For many Jews this time of year provides an opportunity, not just for personal renewal, but for the revival of thinning bonds and the reestablishment of relationships that have withered. A pervasive mood of collectivism descends upon Jewish communities around the world and a numerous variety of well-wishing expressions are mutually exchanged.
Among the shared sentiments are the usual suspects of health, wealth, success and any number of cliché greetings. Although well-meaning, most are superficial and at some point develop an aura of monotony. So I found myself considering, what in truth would be the most meaningful blessing one could impart on a good friend, a significant other, a family member or colleague. What would I wish most for myself?
I came across inspiration last weekend while working my way through the epic two volume biography of Vladimir Jabotinsky entitled "Lone Wolf," which was authored by famed historian Shmuel Katz over a period of seven years.
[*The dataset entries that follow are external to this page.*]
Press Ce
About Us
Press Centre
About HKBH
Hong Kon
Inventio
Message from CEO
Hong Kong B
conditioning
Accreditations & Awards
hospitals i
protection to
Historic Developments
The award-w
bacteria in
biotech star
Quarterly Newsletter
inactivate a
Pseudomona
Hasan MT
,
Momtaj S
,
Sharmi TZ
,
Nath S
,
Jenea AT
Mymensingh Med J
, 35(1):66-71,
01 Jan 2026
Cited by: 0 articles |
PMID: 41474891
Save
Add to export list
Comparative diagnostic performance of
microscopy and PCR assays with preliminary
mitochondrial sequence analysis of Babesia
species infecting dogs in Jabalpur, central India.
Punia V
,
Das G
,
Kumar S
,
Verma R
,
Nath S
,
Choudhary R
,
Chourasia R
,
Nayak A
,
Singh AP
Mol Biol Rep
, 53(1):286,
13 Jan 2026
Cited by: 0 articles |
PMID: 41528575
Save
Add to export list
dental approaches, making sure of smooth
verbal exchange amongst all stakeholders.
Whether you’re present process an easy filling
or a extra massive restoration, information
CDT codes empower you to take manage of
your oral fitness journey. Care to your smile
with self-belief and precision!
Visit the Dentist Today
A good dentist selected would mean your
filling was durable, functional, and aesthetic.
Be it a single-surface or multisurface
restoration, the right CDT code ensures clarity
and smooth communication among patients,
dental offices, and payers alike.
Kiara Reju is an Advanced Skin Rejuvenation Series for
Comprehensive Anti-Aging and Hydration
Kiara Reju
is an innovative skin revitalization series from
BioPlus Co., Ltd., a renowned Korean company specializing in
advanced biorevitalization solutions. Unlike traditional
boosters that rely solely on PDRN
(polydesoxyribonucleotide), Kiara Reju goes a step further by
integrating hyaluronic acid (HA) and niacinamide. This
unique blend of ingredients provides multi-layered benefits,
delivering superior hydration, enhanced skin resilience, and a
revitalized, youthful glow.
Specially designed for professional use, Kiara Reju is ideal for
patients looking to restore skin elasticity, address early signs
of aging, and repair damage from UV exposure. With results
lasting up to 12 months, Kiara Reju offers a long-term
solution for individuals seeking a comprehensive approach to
Jabotinsky, as a very young man, before he had been introduced to Zionism, enjoyed tremendous popularity as a writer. In fact, Katz points out that the writer and dramatist Ansky was quoted as saying, "there isn't a beautiful woman in the world who enjoys as much adulation as did Jabotinsky in his young days in Odessa." Then, something occurred that changed his life forever. It didn't happen to him but to others, yet it affected him so deeply that his life's focus and purpose radically shifted. From the sixth to the eighth of April 1903 a pogrom took place in the Russian city Kishinev, during which 50 Jews were killed, hundreds more injured and many women raped. Katz writes that "Jabotinsky went to Kishinev to distribute food and clothing. He visited hospitals talked to eyewitnesses and burrowed through the ruins." From that point on, he adopted the cause of Zionism with all his being, championing it as a path to preserving Jewish pride, dignity and life.
One can't help but wonder what it was about Jabotinsky that compelled him to give up a life of comfort, renown and achievement to focus all his efforts and talents on attempting to actualize a distant dream which had a small chance of succeeding. How many people do you know who are that sensitive to the needs of others, who care deeply enough to uproot themselves from their set path of comfort and routine for the sake of the greater good?
The tragedy of Kishinev took place 108 years ago and the furor that it and other similar horrors provoked ultimately led to the rebirth of Jewish independent sovereignty. There is no question that to some degree the goal of Zionism has been achieved and Jews around the world are safer now than they have been throughout the last millennium. But one could argue that as long as Jewish lives are at risk on a day to day basis anywhere in the world Zionism has failed to deliver on all of its promises, necessitating that we establish for ourselves new goals and set about compiling a manifesto that will chart the course to their realization.
Modern day manifestations of Jewish persecution live on. On Friday, Asher Palmer and his 1-year-old son Yehonatan were killed in a terror attack. Did even an act as horrific as the Fogel family murder change anybody's life so significantly as to fuel a movement whose goals where designed to forever prevent it's repetition? I know in New York, most shook their heads, attended a memorial service and went about their daily lives.
It seems that the most profound New Year wish is one that calls for not only a better future for the recipient but on their capacity to create a better future for others. One that challenges their apathetic and indifferent status quo and calls upon them, in the words of Holocaust Survivor Elie Wiesel in a recent Algemeiner interview, to "think higher and feel deeper." To actually care.
British statesman Benjamin Disraeli said it best, "Life is too short to be little. Man is never so manly as when he feels deeply, acts boldly, and expresses himself with frankness and with fervor."